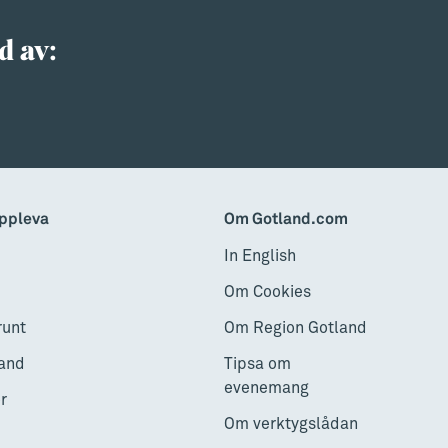
d av:
ppleva
Om Gotland.com
In English
Om Cookies
runt
Om Region Gotland
and
Tipsa om
evenemang
r
Om verktygslådan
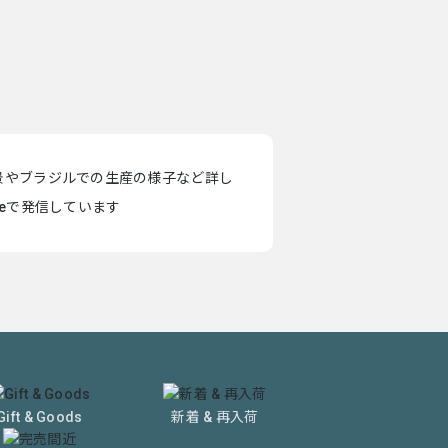
景やブラジルでの生産の様子など詳し
teで発信しています
Gift & Goods
新着 & 再入荷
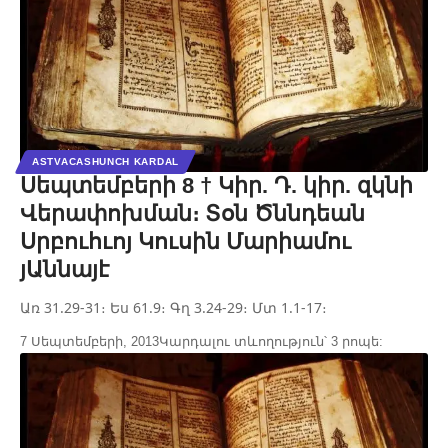
ASTVACASHUNCH KARDAL
Սեպտեմբերի 8 † Կիր. Դ. կիր. զկնի
Վերափոխման։ Տօն Ծննդեան
Սրբուհւոյ Կուսին Մարիամու
յԱննայէ
Առ 31.29-31։ Ես 61.9։ Գղ 3.24-29։ Մտ 1.1-17։
7 Սեպտեմբերի, 2013
Կարդալու տևողություն՝ 3 րոպե:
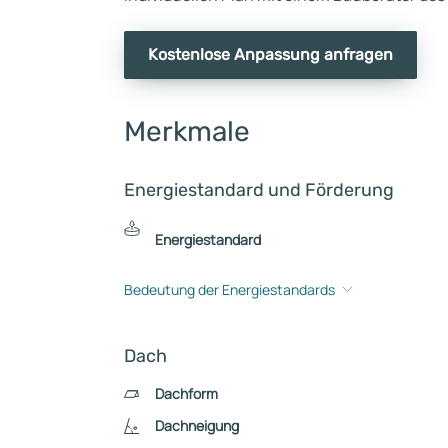
Kostenlose Anpassung anfragen
Merkmale
Energiestandard und Förderung
Energiestandard
Bedeutung der Energiestandards
Dach
Dachform
Dachneigung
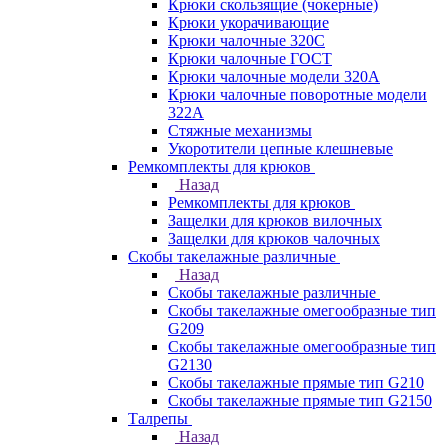
Крюки скользящие (чокерные)
Крюки укорачивающие
Крюки чалочные 320C
Крюки чалочные ГОСТ
Крюки чалочные модели 320А
Крюки чалочные поворотные модели
322А
Стяжные механизмы
Укоротители цепные клешневые
Ремкомплекты для крюков
Назад
Ремкомплекты для крюков
Защелки для крюков вилочных
Защелки для крюков чалочных
Скобы такелажные различные
Назад
Скобы такелажные различные
Скобы такелажные омегообразные тип
G209
Скобы такелажные омегообразные тип
G2130
Скобы такелажные прямые тип G210
Скобы такелажные прямые тип G2150
Талрепы
Назад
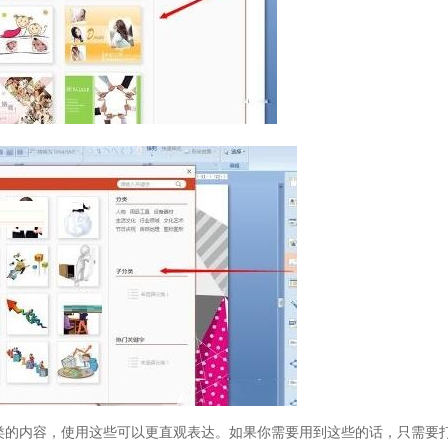
类的内容，使用这些可以更直观表达。如果你需要用到这些的话，只需要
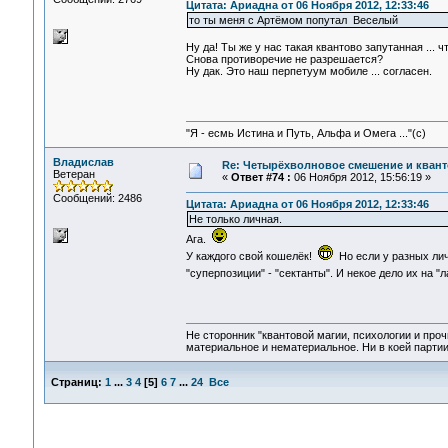
Цитата: Ариадна от 06 Ноября 2012, 12:33:46
то ты меня с Артёмом попутал Веселый
Ну да! Ты же у нас такая квантово запутанная ... ч
Снова противоречие не разрешается?
Ну дак. Это наш перпетуум мобиле ... согласен.
"Я - есмь Истина и Путь, Альфа и Омега ..."(с)
Владислав
Re: Четырёхволновое смешение и квант
Ветеран
«
Ответ #74 :
06 Ноября 2012, 15:56:19 »
Сообщений: 2486
Цитата: Ариадна от 06 Ноября 2012, 12:33:46
Не только личная.
Ага.
У каждого свой кошелёк!
Но если у разных лич
"суперпозиции" - "сектанты". И некое дело их на "
Не сторонник "квантовой магии, психологии и проч
материальное и нематериальное. Ни в коей партии
Страниц:
1
...
3
4
[
5
]
6
7
...
24
Все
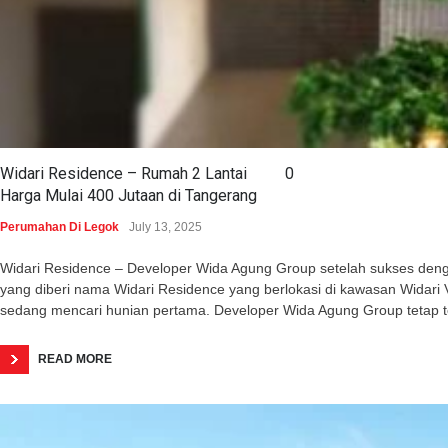
Widari Residence – Rumah 2 Lantai
0
Harga Mulai 400 Jutaan di Tangerang
Perumahan Di Legok
July 13, 2025
Widari Residence – Developer Wida Agung Group setelah sukses dengan 
yang diberi nama Widari Residence yang berlokasi di kawasan Wida
sedang mencari hunian pertama. Developer Wida Agung Group tetap 
READ MORE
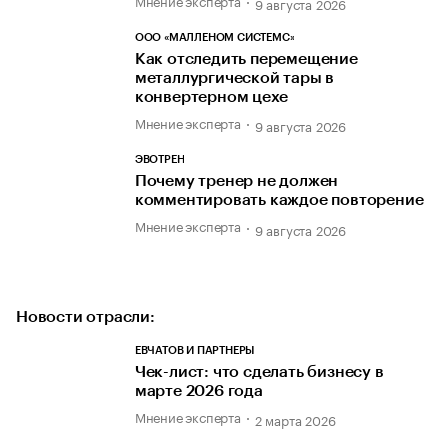
9 августа 2026
ООО «МАЛЛЕНОМ СИСТЕМС»
Как отследить перемещение
металлургической тары в
конвертерном цехе
Мнение эксперта
9 августа 2026
ЭВОТРЕН
Почему тренер не должен
комментировать каждое повторение
Мнение эксперта
9 августа 2026
Новости отрасли:
ЕВЧАТОВ И ПАРТНЕРЫ
Чек-лист: что сделать бизнесу в
марте 2026 года
Мнение эксперта
2 марта 2026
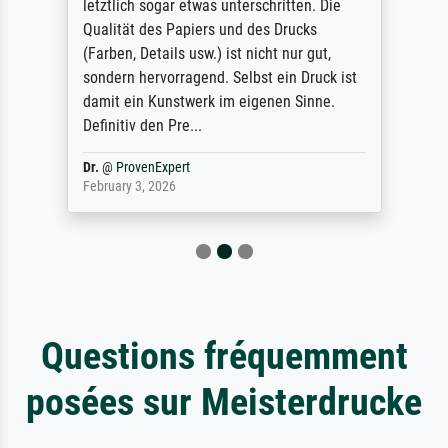
letztlich sogar etwas unterschritten. Die
Qualität des Papiers und des Drucks
(Farben, Details usw.) ist nicht nur gut,
sondern hervorragend. Selbst ein Druck ist
damit ein Kunstwerk im eigenen Sinne.
Definitiv den Pre...
Dr.
@
ProvenExpert
February 3, 2026
Questions fréquemment
posées sur Meisterdrucke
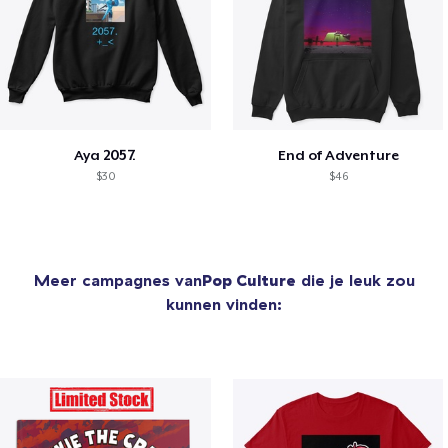
Aya 2057.
End of Adventure
$30
$46
Meer campagnes van
Pop Culture
die je leuk zou
kunnen vinden:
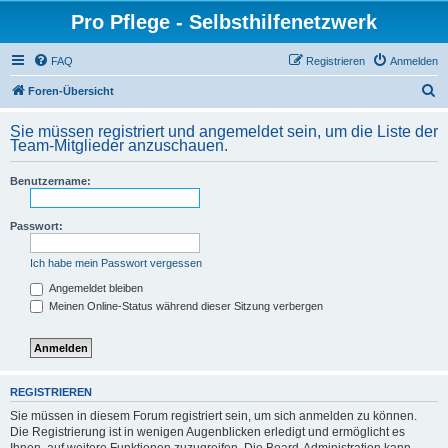
Pro Pflege - Selbsthilfenetzwerk
FAQ
Registrieren
Anmelden
S
Foren-Übersicht
u
Sie müssen registriert und angemeldet sein, um die Liste der
c
Team-Mitglieder anzuschauen.
h
Benutzername:
e
Passwort:
Ich habe mein Passwort vergessen
Angemeldet bleiben
Meinen Online-Status während dieser Sitzung verbergen
REGISTRIEREN
Sie müssen in diesem Forum registriert sein, um sich anmelden zu können.
Die Registrierung ist in wenigen Augenblicken erledigt und ermöglicht es
Ihnen, auf weitere Funktionen zuzugreifen. Die Board-Administration kann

☆ ☆ ☆ ☆

REQUIRED WORK =>
The answer should contain nothing but the lines from the top of the data above through the line containing "06 Ноября 2012, 15:56:19", copied exactly, with no images.

TASK RESPONSE =>
d av:
ppleva
Om Gotland.com
In English
Om Cookies
runt
Om Region Gotland
and
Tipsa om
evenemang
r
Om verktygslådan
景やブラジルでの生産の様子など詳し
teで発信しています
Gift & Goods
新着 & 再入荷
ASTVACASHUNCH KARDAL
Սեպտեմբերի 8 † Կիր. Դ. կիր. զկնի
Վերափոխման։ Տօն Ծննդեան
Սրբուհւոյ Կուսին Մարիամու
յԱննայէ
Առ 31.29-31։ Ես 61.9։ Գղ 3.24-29։ Մտ 1.1-17։
7 Սեպտեմբերի, 2013
Կարդալու տևողություն՝ 3 րոպե:
Kostenlose Anpassung anfragen
Merkmale
Energiestandard und Förderung
Energiestandard
Bedeutung der Energiestandards
Dach
Dachform
Dachneigung
Крюки скользящие (чокерные)
Крюки укорачивающие
Крюки чалочные 320C
Крюки чалочные ГОСТ
Крюки чалочные модели 320А
Крюки чалочные поворотные модели
322А
Стяжные механизмы
Укоротители цепные клешневые
Ремкомплекты для крюков
Назад
Ремкомплекты для крюков
Защелки для крюков вилочных
Защелки для крюков чалочных
Скобы такелажные различные
Назад
Скобы такелажные различные
Скобы такелажные омегообразные тип
G209
Скобы такелажные омегообразные тип
G2130
Скобы такелажные прямые тип G210
Скобы такелажные прямые тип G2150
Талрепы
Назад
类的内容，使用这些可以更直观表达。如果你需要用到这些的话，只需要
Цитата: Ариадна от 06 Ноября 2012, 12:33:46
то ты меня с Артёмом попутал Веселый
Ну да! Ты же у нас такая квантово запутанная ... ч
Снова противоречие не разрешается?
Ну дак. Это наш перпетуум мобиле ... согласен.
"Я - есмь Истина и Путь, Альфа и Омега ..."(с)
Владислав
Re: Четырёхволновое смешение и квант
Ветеран
«
Ответ #74 :
06 Ноября 2012, 15:56:19 »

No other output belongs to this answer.